Ernst-Ludwig Petrowsky - Luten at Jazzwerkstatt Peitz

The Free Jazz Collective 0

By Martin Schray

Together with Conny Bauer and Günter “Baby“ Sommer, Ernst-Ludwig Petrowsky was probably the proverbial personification of jazz in the German Democratic Republic. Between official disdain and cultural-political recognition, he upheld this music in East Germany and developed a very unique style of his own. In this ideological rollercoaster between the government’s renunciation for jazz as a capitalist incitement of youth and cultural-political approval as a musical genre to be promoted in the ensemble of the arts of the GDR, he unflinchingly developed this robustly independent alto saxophone and clarinet style that can be placed somewhere between Charlie Parker, Eric Dolphy and Ornette Coleman. Petrowsky’s sound could purr, nestle, caress and warm you. But it could also crash, rattle, squeal and smack you right in the face. It could be angry and accusatory. And it could - as the late German writer and journalist Wiglaf Droste said - “blow your head off like a bullet from a .45 Magnum, which (had) the inestimable advantage that the head was still on and whole afterwards“. Nevertheless, one’s perception of music is different after listening to Luten Petrovsky’s music. You are sensitized to other sounds. You are literally freer to engage with them. And all this can be wonderfully verified by this new release with Alexander von Schlippenbach on piano and Christian Lillinger on drums, released shortly before Petrowsky’s death in July.

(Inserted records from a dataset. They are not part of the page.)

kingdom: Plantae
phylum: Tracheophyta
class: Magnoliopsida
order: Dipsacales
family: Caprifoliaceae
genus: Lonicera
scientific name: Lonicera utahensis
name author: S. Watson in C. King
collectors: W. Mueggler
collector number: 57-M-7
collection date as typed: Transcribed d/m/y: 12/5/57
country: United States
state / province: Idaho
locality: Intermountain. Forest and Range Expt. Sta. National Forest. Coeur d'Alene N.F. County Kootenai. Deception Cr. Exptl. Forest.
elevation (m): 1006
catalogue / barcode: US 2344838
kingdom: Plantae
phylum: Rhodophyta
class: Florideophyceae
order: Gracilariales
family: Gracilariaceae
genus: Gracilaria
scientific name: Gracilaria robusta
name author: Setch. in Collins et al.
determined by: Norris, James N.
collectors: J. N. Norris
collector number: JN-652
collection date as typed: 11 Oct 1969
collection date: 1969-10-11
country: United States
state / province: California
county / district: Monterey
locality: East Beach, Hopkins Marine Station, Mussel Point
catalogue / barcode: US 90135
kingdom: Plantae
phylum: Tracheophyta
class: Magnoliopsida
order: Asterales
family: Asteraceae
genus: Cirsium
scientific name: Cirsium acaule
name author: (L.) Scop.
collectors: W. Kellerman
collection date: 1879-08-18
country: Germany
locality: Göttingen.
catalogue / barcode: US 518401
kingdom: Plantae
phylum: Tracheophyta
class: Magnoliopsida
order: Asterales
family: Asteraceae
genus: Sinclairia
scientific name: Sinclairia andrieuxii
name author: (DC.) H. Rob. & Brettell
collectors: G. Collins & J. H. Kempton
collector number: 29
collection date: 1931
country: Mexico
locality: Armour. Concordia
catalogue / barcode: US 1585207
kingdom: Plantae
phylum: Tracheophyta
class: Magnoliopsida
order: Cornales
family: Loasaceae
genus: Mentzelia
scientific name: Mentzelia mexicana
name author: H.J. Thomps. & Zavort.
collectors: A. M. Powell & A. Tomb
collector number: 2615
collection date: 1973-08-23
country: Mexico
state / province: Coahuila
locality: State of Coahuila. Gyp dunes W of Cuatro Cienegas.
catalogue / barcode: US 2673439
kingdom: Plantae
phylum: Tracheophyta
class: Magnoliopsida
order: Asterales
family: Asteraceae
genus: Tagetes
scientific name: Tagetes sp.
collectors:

In May 2011, after a break of almost three decades, free Jazz was back in the film theater in Peitz, where the Jazzwerkstatt Peitz festivals were launched in the early 1970s. And who could build this bridge better than these three musicians: Petrowsky and Schlippenbach (aged 77 and 73, respectively, in 2011) had known each other for a long time, as Petrowsky had been part of the Globe Unity Orchestra for many years, and Christian Lillinger (then 27) was the rising star of the German free jazz scene; he and Petrowsky had previously played together in the New Old Luten Trio. So it was a clash of generations - and what a superb one it was.

Luten at Jazzwerkstatt Peitz consists of two pieces, the 32-minute “Auf ein Neues“ and “Freie Improvisation“. You get to hear the firebreather Petrowsky in the first seventeen minutes of the first piece, where he lets his alto saxophone howl, fueled by Schlippenbach’s mighty clusters and Lillinger’s scurrying drums (interrupted only by a brief, thoughtful piano/drums duet). He then switches to the clarinet and plays incredibly tender passages that Schlippenbach punctuates with very somber chords in the lower registers. However, the second part of the piece accelerates almost imperceptibly, the two old warhorses slowly increasing tempo and intensity. Lillinger uses brushes, he seems almost impatient and inspires clarinet and piano to hurry up, which is what happens. The last four minutes are pure fireworks, a hail of bullets, a flash flood. The music literally rolls over.

In summary, this is a great recording, wonderful music not only for lovers of European free jazz of the 1970s (but also for them, of course).

Luten at Jazzwerkstatt Peitz is available as a CD.